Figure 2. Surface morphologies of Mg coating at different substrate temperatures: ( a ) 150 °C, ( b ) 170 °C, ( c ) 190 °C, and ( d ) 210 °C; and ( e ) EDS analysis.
_ _ _ _ _ _ _
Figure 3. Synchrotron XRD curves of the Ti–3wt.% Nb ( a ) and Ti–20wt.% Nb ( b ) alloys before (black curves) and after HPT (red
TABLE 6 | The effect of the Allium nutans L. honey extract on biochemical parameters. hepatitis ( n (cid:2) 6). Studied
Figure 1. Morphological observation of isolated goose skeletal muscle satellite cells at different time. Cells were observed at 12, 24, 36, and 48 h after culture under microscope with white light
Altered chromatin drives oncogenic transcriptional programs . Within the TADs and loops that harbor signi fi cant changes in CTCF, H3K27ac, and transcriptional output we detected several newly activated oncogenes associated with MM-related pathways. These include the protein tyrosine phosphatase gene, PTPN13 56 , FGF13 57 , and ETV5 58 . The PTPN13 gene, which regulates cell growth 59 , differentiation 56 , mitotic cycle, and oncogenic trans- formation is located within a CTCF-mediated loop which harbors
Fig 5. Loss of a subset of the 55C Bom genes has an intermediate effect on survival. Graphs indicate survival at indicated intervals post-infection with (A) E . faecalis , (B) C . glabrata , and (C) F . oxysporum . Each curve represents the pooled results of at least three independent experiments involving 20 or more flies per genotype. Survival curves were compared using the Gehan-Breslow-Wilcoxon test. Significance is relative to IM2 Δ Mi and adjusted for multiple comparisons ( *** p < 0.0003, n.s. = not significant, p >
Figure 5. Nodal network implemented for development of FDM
_ _ _ _ _ _ _
EXERCISE DETAILS
In the material above, transcribe exactly the lines beginning at the one with "Figure 3. Synchrotron" and ending at the one with "Altered chromatin drives", both included.

TASK ANSWER
Figure 3. Synchrotron XRD curves of the Ti–3wt.% Nb ( a ) and Ti–20wt.% Nb ( b ) alloys before (black curves) and after HPT (red
TABLE 6 | The effect of the Allium nutans L. honey extract on biochemical parameters. hepatitis ( n (cid:2) 6). Studied
Figure 1. Morphological observation of isolated goose skeletal muscle satellite cells at different time. Cells were observed at 12, 24, 36, and 48 h after culture under microscope with white light
Altered chromatin drives oncogenic transcriptional programs . Within the TADs and loops that harbor signi fi cant changes in CTCF, H3K27ac, and transcriptional output we detected several newly activated oncogenes associated with MM-related pathways. These include the protein tyrosine phosphatase gene, PTPN13 56 , FGF13 57 , and ETV5 58 . The PTPN13 gene, which regulates cell growth 59 , differentiation 56 , mitotic cycle, and oncogenic trans- formation is located within a CTCF-mediated loop which harbors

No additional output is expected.